---- TASK MATERIAL

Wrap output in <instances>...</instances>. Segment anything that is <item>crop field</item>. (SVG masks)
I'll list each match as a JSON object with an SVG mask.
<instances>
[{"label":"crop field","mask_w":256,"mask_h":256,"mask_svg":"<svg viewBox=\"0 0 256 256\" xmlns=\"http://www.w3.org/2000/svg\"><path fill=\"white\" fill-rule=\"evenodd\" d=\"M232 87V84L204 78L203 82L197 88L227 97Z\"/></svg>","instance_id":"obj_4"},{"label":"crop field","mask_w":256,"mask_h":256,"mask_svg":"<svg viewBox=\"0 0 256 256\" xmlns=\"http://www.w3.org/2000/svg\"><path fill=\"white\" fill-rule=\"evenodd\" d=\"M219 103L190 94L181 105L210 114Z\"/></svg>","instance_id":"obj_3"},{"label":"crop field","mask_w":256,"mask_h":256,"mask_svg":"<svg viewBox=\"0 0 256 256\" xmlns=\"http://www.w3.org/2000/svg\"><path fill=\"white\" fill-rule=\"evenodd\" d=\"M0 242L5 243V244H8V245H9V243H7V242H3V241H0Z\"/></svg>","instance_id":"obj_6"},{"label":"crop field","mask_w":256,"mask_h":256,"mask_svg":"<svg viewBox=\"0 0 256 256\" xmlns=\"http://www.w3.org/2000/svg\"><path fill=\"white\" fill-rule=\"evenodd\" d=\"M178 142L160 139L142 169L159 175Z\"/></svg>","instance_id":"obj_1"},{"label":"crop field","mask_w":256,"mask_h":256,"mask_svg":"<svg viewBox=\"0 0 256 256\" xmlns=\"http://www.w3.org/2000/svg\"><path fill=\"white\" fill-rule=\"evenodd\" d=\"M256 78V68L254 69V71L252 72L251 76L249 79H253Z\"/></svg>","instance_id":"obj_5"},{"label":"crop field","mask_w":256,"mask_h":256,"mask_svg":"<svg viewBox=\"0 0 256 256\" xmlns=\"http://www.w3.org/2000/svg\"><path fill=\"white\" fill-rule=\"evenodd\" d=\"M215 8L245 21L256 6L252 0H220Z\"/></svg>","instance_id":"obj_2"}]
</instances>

--------

WHAT THE TASK ASKS: Would you reproduce the material above in full, exactly as given?

EXERCISE RESPONSE:
Wrap output in <instances>...</instances>. Segment anything that is <item>crop field</item>. (SVG masks)
I'll list each match as a JSON object with an SVG mask.
<instances>
[{"label":"crop field","mask_w":256,"mask_h":256,"mask_svg":"<svg viewBox=\"0 0 256 256\" xmlns=\"http://www.w3.org/2000/svg\"><path fill=\"white\" fill-rule=\"evenodd\" d=\"M232 87V84L204 78L203 82L197 88L227 97Z\"/></svg>","instance_id":"obj_4"},{"label":"crop field","mask_w":256,"mask_h":256,"mask_svg":"<svg viewBox=\"0 0 256 256\" xmlns=\"http://www.w3.org/2000/svg\"><path fill=\"white\" fill-rule=\"evenodd\" d=\"M219 103L190 94L181 105L210 114Z\"/></svg>","instance_id":"obj_3"},{"label":"crop field","mask_w":256,"mask_h":256,"mask_svg":"<svg viewBox=\"0 0 256 256\" xmlns=\"http://www.w3.org/2000/svg\"><path fill=\"white\" fill-rule=\"evenodd\" d=\"M0 242L5 243V244H8V245H9V243H7V242H3V241H0Z\"/></svg>","instance_id":"obj_6"},{"label":"crop field","mask_w":256,"mask_h":256,"mask_svg":"<svg viewBox=\"0 0 256 256\" xmlns=\"http://www.w3.org/2000/svg\"><path fill=\"white\" fill-rule=\"evenodd\" d=\"M178 142L160 139L142 169L159 175Z\"/></svg>","instance_id":"obj_1"},{"label":"crop field","mask_w":256,"mask_h":256,"mask_svg":"<svg viewBox=\"0 0 256 256\" xmlns=\"http://www.w3.org/2000/svg\"><path fill=\"white\" fill-rule=\"evenodd\" d=\"M256 78V68L254 69V71L252 72L251 76L249 79H253Z\"/></svg>","instance_id":"obj_5"},{"label":"crop field","mask_w":256,"mask_h":256,"mask_svg":"<svg viewBox=\"0 0 256 256\" xmlns=\"http://www.w3.org/2000/svg\"><path fill=\"white\" fill-rule=\"evenodd\" d=\"M215 8L245 21L256 6L252 0H220Z\"/></svg>","instance_id":"obj_2"}]
</instances>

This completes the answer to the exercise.